- WHAT NEEDS TO BE DONE: Continue the press release on the Chicago Booth/Kellogg School Financial Trust Index below, picking up after its last sentence.

- PROVIDED PASSAGE:

CHICAGO, Nov. 2, 2012 /PRNewswire/ -- As the economy continues to be a top issue for voters in the final days of the presidential campaign, a new report finds that 23 percent of Americans say they trust the country's financial system. According to the latest Chicago Booth/Kellogg School Financial Trust Index, this is an increase of two percentage points since the last issue of the Index in June 2012 and reflects a rebound of trust in the banking sector.
The Index measures public opinion over three-month periods to track changes in attitudes. This report is the 16th quarterly update and is based on a survey conducted in September 2012.
"Trust in banks has returned to levels we've reported in the last year of the Index, bouncing back to 33 percent from 27 percent just three months ago. The low level of trust banks experienced last quarter was likely due to the effect of the JP Morgan scandal, demonstrating that very public cases of mismanagement can have short-run effects on trust," said Luigi Zingales, co-author of the Financial Trust Index and the Robert R. McCormack Professor of Entrepreneurship and Finance at the University of Chicago Booth School of Business.
Zingales added that this gain in the banking sector was largely driven by an increase of trust in national banks in particular, which rose by five percentage points to 28 percent since the last report. Also, trust in community banks and credit unions remained relatively high at 56 percent and 61 percent, respectively.
Other factors important to voters in this year's election improved in this issue of the Financial Trust Index, such as increased optimism on the U.S. housing front. Thirty-seven percent of people surveyed said they think house prices will increase in the next 12 months, as compared to 14 percent who think they will decrease.

- INFORMATION:
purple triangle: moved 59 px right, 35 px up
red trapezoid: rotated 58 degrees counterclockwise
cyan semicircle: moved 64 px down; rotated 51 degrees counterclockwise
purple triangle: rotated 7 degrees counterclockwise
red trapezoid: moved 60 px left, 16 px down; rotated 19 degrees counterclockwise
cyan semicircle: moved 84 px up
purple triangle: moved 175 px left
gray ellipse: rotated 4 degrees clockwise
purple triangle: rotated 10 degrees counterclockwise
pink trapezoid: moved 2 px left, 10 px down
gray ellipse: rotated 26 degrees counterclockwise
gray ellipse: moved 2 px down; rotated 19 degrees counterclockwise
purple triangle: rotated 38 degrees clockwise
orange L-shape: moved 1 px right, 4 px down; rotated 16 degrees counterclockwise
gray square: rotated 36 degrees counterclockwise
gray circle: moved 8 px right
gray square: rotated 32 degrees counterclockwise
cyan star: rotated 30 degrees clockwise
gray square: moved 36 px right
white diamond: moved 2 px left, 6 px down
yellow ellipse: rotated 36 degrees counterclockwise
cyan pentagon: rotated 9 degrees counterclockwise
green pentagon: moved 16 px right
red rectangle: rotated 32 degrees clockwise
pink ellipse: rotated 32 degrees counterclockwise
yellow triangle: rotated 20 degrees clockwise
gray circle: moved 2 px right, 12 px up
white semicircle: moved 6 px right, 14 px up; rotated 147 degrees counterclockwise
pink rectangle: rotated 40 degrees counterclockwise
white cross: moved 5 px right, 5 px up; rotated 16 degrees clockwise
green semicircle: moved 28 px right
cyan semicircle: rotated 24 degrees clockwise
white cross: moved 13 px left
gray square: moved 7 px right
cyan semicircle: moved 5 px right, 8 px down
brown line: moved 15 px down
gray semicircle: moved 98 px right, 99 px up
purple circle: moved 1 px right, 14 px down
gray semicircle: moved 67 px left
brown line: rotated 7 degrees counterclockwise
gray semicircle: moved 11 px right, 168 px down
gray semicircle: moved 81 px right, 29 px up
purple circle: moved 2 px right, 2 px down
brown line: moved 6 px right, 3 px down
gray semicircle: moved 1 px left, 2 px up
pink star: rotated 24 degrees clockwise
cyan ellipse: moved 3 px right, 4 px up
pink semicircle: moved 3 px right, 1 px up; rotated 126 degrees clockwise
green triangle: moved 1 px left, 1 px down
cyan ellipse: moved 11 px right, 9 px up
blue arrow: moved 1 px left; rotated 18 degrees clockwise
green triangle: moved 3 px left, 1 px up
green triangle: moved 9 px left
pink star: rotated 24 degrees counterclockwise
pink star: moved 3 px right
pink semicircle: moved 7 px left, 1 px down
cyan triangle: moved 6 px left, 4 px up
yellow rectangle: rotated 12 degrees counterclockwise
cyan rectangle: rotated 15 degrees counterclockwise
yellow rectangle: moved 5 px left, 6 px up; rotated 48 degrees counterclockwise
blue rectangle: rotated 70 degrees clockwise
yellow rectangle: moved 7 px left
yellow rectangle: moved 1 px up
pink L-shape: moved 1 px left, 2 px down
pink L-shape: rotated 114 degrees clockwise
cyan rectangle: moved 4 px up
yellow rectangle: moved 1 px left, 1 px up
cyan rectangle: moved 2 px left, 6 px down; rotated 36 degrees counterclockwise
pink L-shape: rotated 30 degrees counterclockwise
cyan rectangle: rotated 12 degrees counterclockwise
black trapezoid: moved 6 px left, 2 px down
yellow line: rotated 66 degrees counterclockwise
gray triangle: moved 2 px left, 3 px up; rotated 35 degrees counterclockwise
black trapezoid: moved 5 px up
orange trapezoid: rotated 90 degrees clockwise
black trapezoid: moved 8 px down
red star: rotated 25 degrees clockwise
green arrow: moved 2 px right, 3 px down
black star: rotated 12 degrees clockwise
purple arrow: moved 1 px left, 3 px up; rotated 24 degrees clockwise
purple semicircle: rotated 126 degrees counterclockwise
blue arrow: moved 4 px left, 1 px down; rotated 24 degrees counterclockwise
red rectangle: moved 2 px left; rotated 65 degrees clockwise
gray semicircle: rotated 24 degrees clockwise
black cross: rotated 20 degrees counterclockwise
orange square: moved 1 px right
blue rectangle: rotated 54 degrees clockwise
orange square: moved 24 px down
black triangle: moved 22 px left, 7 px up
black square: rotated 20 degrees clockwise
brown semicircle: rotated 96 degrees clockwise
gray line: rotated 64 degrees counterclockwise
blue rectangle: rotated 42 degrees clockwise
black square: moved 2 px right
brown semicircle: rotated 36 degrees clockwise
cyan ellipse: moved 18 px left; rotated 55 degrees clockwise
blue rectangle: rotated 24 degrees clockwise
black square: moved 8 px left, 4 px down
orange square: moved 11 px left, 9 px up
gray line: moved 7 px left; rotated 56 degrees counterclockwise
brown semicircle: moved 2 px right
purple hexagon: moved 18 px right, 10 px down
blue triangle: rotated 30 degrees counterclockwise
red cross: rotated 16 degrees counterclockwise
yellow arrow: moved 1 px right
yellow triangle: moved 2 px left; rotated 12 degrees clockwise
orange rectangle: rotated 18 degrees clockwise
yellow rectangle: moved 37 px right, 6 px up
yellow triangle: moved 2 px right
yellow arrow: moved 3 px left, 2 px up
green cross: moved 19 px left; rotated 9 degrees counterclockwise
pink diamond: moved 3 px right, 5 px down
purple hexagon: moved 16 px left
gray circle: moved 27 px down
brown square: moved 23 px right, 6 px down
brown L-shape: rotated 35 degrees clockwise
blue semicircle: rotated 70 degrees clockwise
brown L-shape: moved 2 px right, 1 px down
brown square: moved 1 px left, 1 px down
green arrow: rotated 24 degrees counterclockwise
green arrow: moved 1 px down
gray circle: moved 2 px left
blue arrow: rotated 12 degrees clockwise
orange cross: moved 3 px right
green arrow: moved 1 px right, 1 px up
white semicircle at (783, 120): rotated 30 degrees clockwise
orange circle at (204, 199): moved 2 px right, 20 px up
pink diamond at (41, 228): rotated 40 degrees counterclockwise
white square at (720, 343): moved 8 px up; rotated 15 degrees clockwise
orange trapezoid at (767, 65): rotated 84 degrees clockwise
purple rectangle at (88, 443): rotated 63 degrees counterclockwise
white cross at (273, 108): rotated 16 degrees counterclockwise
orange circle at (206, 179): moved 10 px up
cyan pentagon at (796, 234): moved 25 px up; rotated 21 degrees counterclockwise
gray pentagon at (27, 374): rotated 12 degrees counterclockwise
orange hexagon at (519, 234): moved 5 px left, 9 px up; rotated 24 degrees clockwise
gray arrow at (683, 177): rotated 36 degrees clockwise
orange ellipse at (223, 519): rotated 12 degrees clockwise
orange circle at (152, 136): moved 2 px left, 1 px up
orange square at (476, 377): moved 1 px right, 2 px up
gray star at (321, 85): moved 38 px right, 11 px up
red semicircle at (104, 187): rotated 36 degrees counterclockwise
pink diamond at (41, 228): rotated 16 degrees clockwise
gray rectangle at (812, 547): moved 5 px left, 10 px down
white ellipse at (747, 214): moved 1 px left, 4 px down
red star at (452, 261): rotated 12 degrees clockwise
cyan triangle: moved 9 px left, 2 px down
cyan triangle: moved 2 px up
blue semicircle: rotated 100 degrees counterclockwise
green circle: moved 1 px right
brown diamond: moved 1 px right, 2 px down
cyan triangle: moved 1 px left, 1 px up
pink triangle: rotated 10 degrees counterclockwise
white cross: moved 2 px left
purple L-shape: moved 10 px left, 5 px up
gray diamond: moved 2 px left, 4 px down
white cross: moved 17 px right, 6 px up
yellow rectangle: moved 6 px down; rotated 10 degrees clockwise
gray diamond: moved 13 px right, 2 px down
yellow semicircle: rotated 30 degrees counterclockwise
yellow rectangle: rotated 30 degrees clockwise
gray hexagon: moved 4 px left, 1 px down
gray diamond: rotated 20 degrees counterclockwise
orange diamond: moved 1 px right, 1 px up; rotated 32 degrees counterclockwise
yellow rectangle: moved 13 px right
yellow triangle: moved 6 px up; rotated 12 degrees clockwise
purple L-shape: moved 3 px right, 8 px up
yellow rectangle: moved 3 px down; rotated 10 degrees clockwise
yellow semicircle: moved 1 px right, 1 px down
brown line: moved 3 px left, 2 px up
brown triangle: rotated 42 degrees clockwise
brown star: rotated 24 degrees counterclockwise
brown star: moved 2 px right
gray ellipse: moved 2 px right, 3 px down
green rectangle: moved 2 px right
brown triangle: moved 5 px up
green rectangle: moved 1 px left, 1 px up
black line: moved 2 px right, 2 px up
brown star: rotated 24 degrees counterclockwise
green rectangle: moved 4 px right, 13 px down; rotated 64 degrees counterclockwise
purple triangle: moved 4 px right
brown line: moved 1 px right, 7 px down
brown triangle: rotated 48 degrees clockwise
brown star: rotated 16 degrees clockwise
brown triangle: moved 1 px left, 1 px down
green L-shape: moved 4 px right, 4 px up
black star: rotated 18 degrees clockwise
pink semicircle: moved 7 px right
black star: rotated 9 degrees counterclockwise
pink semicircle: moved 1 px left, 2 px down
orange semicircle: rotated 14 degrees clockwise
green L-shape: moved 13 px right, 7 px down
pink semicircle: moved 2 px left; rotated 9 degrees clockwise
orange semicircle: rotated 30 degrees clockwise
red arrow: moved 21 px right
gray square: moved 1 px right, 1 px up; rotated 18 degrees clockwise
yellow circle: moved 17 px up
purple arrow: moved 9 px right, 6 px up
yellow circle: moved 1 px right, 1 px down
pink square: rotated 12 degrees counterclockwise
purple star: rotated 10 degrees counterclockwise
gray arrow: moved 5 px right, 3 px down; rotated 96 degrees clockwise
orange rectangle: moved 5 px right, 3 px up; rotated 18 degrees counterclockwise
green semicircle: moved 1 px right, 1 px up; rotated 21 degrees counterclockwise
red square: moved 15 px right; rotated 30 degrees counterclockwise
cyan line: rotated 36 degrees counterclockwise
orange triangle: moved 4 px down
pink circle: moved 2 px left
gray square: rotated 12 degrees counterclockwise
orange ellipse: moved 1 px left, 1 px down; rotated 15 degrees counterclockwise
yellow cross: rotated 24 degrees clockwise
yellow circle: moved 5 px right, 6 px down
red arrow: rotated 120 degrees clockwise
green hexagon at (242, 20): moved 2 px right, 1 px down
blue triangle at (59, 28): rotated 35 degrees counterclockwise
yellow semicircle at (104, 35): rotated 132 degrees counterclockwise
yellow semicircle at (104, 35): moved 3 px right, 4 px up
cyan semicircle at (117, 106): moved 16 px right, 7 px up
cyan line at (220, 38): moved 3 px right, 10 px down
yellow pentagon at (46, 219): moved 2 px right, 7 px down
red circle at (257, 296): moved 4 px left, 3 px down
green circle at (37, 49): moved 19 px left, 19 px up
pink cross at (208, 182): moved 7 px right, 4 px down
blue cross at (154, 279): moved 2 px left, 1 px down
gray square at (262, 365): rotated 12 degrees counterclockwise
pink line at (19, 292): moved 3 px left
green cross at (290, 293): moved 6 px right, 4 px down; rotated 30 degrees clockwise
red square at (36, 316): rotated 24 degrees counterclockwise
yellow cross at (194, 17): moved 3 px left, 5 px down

- WRITTEN ANSWER:
"We saw similar improvements on the job front in this quarter's survey, with only 12 percent of respondents saying they fear losing their jobs in the next 12 months," said Paola Sapienza, co-author of the Financial Trust Index and the Merrill Lynch Capital Markets Research professor of finance at the Kellogg School of Management at Northwestern University. "This is an improvement from 15 percent just three months ago, and is significantly lower than the 23 percent we reported in December 2008 in the earliest months of the financial crisis."
Other findings from this quarter's Financial Trust Index include:
- Since June 2012, trust in stocks edged up (to 17 percent from 15 percent), as did trust in mutual funds (to 29 percent from 25 percent). Trust in large corporations remained stable at 15 percent.
- The majority of Americans have a neutral view of the stock market, with 76 percent of survey respondents planning to leave their investments in the stock market unchanged and more than half of respondents saying that a stock market drop of more than 30 percent within the next 12 months is unlikely.
- Sixty-eight percent of respondents with an opinion on Medicare and Medicaid benefits agreed with the following statement: "The country's public finances can be made sustainable without cutting Medicare and Medicaid benefits and without increasing taxes on households with incomes below $250,000."
- Sixty-one percent of respondents think some financial institutions choose to be big because there is a political benefit for being large, and not because of an efficiency consideration. The researchers noted a gender difference on this topic: Among men, 40 percent said financial firms are big for efficiency's sake and 51 percent for political benefit, versus 31 percent and 57 percent for women, respectively.
ABOUT THE SURVEY: On a quarterly basis, the Financial Trust Index captures the amount of trust that Americans have in the institutions in which they can invest their money. The survey is conducted by Social Science Research Solutions (SSRS) as part of their weekly national telephone survey, EXCEL. In the most recent wave, a total of 1,011 individuals were surveyed by live interviewers (not IVR) from Sept. 19 to Sept. 26, 2012. The institutions considered in the survey are banks, the stock market, mutual funds and large corporations.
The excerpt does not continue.